Highlights & Insights¶
- The "assistant–executive" analogy is precise: the small model is not designed to solve the problem but to "prepare the brief" for the large model. This role-division insight translates into a highly practical system architecture.
- The search-and-focus strategy emerges naturally: early iterations explore type diversity, while later iterations converge on the most effective types — this is not explicitly programmed but arises from DPO and natural selection dynamics.
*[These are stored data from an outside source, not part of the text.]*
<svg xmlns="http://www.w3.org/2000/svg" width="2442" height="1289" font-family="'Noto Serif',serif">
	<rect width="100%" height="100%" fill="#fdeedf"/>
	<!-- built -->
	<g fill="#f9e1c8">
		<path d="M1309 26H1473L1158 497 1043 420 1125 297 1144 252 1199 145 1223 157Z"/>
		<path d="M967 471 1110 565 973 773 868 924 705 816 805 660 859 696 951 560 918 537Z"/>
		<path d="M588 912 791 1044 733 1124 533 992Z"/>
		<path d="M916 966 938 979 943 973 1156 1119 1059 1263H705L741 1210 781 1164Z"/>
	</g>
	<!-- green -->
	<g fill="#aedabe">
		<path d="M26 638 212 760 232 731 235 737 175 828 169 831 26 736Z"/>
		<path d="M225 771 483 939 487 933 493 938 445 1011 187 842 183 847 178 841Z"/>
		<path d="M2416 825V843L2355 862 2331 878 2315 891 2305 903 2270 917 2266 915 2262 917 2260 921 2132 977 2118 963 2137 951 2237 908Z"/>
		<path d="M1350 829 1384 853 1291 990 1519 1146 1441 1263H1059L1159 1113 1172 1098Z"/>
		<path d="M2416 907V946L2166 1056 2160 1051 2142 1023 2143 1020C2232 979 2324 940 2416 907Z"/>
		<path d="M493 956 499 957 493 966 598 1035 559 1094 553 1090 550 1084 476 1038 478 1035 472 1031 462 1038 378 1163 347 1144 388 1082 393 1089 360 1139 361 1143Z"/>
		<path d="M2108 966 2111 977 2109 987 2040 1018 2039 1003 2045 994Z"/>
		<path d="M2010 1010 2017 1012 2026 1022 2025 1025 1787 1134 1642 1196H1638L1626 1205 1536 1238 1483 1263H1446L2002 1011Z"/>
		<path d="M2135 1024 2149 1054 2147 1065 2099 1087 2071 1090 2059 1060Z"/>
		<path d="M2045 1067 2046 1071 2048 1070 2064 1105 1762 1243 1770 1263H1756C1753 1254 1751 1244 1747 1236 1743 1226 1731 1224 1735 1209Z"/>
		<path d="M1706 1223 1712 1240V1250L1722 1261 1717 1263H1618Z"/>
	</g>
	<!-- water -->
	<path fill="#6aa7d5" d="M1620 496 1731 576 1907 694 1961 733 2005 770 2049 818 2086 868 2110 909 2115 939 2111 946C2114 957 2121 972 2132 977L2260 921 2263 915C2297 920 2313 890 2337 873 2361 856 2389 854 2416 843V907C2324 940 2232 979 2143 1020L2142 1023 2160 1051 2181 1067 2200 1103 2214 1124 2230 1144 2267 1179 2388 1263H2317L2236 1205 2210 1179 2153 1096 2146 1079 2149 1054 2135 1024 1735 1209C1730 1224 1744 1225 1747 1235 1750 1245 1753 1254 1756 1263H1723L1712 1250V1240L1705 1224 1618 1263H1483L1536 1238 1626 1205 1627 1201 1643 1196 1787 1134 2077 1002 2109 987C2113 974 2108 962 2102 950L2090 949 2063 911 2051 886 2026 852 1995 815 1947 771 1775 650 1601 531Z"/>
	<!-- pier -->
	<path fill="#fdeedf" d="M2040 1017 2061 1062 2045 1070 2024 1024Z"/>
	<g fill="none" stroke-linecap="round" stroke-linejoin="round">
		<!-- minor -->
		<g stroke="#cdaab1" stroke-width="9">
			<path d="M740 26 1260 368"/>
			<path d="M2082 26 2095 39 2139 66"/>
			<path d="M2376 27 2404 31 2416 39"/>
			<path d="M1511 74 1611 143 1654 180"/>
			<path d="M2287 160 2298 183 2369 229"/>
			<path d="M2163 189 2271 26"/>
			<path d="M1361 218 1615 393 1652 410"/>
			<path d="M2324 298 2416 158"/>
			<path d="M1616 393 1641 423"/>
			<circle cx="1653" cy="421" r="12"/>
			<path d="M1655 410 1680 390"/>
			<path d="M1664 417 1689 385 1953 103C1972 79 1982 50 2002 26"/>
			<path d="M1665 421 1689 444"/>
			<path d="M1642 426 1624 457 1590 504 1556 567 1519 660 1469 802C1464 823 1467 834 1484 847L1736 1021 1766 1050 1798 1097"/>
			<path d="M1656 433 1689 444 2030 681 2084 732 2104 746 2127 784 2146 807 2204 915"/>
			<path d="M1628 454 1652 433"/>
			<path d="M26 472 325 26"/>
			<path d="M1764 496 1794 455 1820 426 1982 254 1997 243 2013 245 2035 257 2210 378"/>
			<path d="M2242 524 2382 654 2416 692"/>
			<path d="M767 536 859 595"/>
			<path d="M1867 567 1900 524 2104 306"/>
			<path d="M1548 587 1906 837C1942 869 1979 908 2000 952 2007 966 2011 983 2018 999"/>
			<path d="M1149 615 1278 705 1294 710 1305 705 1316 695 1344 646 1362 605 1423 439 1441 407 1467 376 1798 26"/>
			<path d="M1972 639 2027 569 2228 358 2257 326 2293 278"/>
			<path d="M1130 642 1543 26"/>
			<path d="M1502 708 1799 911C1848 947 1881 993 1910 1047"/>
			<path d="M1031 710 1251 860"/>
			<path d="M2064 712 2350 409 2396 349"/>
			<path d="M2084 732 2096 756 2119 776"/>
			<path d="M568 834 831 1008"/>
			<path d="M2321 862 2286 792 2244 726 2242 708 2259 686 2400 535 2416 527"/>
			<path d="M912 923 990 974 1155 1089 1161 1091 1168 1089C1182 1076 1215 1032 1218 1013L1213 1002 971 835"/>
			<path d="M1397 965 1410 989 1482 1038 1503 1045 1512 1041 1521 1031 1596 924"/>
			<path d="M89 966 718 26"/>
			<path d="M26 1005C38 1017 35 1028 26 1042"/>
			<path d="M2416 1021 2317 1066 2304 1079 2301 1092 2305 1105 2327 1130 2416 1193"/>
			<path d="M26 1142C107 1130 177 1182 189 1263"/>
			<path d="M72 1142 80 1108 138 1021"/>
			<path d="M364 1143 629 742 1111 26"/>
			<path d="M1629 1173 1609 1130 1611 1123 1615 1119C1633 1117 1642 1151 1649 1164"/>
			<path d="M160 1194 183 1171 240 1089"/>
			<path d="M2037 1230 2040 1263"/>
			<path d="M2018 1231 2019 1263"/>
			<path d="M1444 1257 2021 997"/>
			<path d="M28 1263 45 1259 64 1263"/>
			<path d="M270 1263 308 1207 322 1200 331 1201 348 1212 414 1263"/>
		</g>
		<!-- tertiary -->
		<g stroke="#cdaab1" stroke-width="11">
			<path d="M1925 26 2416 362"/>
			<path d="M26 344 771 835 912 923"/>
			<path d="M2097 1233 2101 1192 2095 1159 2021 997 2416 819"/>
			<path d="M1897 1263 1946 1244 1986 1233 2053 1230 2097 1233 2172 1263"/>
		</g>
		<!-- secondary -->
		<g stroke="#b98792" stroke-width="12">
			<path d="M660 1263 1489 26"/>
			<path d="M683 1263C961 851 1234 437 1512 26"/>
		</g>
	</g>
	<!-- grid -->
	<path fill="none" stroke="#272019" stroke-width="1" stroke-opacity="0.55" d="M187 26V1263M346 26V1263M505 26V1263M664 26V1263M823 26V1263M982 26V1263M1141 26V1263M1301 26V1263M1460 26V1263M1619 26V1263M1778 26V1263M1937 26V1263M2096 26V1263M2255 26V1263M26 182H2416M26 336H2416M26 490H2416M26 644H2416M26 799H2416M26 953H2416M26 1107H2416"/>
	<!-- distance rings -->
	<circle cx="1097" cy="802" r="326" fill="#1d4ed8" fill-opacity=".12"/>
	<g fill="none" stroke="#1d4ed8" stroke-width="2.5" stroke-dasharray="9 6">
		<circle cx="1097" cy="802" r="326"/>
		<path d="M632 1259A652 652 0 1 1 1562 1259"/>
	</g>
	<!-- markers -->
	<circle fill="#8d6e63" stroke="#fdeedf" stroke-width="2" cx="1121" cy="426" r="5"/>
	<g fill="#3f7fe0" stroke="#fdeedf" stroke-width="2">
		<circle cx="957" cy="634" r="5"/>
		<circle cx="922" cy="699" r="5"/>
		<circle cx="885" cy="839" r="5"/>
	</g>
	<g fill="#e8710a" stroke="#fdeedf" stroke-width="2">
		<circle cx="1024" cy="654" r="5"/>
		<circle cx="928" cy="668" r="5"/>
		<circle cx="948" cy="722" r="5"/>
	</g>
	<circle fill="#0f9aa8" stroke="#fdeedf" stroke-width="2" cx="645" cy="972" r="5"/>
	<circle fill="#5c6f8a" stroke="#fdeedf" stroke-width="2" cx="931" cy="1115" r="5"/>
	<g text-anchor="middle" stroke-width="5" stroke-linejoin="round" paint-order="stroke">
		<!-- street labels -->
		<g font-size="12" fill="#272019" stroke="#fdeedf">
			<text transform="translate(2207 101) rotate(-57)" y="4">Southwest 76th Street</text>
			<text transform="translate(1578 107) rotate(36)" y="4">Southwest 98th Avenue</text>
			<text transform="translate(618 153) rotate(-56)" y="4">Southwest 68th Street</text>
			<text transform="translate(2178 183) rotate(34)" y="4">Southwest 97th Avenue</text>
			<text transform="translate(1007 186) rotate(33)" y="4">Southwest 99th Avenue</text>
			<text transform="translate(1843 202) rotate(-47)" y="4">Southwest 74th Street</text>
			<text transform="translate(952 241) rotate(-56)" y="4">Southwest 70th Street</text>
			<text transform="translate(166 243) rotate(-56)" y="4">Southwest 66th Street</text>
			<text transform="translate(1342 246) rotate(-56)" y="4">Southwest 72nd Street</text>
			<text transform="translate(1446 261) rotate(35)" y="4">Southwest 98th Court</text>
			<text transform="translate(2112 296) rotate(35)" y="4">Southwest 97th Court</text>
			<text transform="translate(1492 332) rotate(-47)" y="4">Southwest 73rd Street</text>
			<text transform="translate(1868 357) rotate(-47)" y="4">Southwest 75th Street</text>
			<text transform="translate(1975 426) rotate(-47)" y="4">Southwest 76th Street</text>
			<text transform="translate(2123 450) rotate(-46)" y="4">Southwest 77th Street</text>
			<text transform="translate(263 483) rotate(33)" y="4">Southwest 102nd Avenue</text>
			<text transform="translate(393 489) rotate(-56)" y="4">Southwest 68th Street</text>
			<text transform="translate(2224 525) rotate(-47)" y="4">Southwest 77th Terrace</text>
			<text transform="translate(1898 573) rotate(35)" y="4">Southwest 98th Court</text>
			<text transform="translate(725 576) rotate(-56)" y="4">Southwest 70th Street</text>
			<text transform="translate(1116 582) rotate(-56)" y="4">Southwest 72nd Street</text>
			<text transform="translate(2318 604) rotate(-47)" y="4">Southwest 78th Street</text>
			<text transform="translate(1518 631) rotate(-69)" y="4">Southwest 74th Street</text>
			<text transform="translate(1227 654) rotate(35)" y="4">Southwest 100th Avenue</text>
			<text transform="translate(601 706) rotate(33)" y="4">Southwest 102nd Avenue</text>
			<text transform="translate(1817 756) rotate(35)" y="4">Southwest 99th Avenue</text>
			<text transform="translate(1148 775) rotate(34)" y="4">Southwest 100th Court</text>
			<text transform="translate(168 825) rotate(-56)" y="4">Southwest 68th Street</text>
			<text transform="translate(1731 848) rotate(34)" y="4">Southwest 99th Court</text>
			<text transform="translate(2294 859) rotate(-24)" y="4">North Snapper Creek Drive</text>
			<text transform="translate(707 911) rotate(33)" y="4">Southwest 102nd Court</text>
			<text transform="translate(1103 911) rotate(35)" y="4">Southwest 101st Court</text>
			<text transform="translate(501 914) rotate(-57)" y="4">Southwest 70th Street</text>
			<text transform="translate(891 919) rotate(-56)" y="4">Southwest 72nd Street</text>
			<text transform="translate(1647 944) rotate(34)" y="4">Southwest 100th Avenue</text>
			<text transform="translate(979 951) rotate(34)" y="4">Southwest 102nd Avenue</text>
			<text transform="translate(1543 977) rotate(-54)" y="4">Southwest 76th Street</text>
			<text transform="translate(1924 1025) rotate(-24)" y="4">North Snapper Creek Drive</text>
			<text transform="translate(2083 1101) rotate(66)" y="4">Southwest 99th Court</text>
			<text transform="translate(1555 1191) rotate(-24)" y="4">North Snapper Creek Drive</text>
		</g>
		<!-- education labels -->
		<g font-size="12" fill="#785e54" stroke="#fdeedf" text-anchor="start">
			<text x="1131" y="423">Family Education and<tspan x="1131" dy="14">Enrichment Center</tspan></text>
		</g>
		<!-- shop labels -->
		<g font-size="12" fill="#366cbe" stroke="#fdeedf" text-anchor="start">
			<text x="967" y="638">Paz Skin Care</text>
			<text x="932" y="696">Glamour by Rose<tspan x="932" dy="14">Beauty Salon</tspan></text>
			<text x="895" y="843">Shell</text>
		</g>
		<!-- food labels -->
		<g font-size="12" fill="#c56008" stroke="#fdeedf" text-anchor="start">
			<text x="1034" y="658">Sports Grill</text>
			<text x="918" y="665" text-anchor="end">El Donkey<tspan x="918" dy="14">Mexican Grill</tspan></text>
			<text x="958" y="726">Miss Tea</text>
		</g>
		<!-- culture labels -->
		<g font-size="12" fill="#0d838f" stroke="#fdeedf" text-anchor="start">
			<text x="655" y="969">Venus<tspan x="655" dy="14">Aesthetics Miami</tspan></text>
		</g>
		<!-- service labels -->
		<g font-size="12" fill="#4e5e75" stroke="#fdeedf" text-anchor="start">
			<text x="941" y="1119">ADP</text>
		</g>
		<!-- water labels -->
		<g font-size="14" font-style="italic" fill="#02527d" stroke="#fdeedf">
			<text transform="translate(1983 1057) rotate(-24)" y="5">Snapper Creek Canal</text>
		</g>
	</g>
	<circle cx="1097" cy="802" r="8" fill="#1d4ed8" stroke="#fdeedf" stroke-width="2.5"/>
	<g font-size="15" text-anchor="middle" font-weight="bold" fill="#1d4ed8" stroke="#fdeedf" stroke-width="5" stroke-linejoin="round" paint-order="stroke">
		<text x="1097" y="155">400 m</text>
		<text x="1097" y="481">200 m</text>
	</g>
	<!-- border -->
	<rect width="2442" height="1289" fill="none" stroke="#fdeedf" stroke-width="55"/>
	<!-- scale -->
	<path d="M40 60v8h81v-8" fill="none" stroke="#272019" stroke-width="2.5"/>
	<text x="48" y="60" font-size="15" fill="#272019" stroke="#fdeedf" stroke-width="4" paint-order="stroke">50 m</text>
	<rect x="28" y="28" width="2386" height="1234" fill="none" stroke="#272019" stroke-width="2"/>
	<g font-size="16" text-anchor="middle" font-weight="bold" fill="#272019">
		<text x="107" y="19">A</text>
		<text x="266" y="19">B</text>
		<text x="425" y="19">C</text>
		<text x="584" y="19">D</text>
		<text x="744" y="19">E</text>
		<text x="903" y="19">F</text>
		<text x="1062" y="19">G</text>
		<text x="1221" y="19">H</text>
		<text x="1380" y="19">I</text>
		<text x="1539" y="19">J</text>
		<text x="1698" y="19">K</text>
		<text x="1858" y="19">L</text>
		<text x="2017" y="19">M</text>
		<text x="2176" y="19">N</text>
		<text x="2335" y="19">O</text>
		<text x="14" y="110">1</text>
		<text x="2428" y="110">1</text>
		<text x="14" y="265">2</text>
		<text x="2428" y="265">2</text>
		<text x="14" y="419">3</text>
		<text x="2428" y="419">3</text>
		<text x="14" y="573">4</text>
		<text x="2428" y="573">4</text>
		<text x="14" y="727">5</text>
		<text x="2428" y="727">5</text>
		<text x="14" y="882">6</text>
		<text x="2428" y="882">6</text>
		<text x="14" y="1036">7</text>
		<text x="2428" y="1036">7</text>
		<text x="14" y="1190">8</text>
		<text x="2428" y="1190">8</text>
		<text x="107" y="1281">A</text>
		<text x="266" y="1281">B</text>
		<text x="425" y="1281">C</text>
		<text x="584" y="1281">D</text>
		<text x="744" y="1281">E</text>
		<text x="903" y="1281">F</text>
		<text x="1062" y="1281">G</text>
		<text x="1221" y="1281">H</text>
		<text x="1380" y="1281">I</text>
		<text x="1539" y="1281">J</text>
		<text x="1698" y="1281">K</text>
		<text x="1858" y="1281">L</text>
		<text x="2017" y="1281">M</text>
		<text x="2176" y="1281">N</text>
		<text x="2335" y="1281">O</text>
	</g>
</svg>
- Task-adaptive type selection: the model learns to generate Pairs (contrastive correct/incorrect SQL) for Spider and Summary + CoT for DS-1000. This automatic strategy adaptation is the key reason SGT outperforms fixed-template methods.
- The framework is transferable to any "small model assisting large model" scenario, such as query rewriting in RAG or planning assistance in Agent pipelines.
Limitations & Future Work¶
- Dataset scales are intentionally limited to hundreds or thousands of instances; scaling behavior in large-scale settings remains unknown.
- Supplement types are predefined as 8 categories; although DPO discovers new types during training, initialization still relies on human design.
- Evaluation is conducted under low-resource settings; whether the gains persist with larger data volumes in production is uncertain.
- The supplement generator and Actor originate from different model families; potential collinearity effects from same-family model combinations are unexplored.
- The Actor is configured at low reasoning intensity (GPT-OSS medium); SGT's gains may diminish under high reasoning intensity settings.
Related Work & Insights¶
- vs. DSPy: DSPy optimizes a global prompt template; SGT generates novel instance-specific content. DSPy achieves +4%; SGT achieves +21%.
- vs. TextGrad: TextGrad uses LLM feedback to iteratively optimize prompt variables, but remains a global optimization approach. TextGrad achieves +1%; SGT achieves +21%.
- vs. LPO: Local prompt optimization restricts edits to "optimization tokens," still editing existing prompts. SGT directly generates entirely new auxiliary content.
- vs. Liu et al. (2022): Early work demonstrated that LLM-generated contextual knowledge can improve the Actor. SGT does not fix supplement types but instead learns the optimal generation strategy.
Rating¶
- Novelty: ⭐⭐⭐⭐ — The role formulation of the supplement generator is novel (not solving the problem, but assisting the large model); the SFT + iterative DPO pipeline demonstrates engineering innovation.
- Experimental Thoroughness: ⭐⭐⭐⭐ — Comprehensive evaluation across 5 benchmarks, 2 Actors, multiple baselines, type distribution analysis, and ablation studies.
- Writing Quality: ⭐⭐⭐⭐ — The "executive–assistant" analogy is vivid and Figures 1/2 are clear, though methodological details (sampling strategy) are somewhat involved.
- Value: ⭐⭐⭐⭐⭐ — 21% average gain + 1.7B small model + no modification of the large model = extremely high practical deployment value.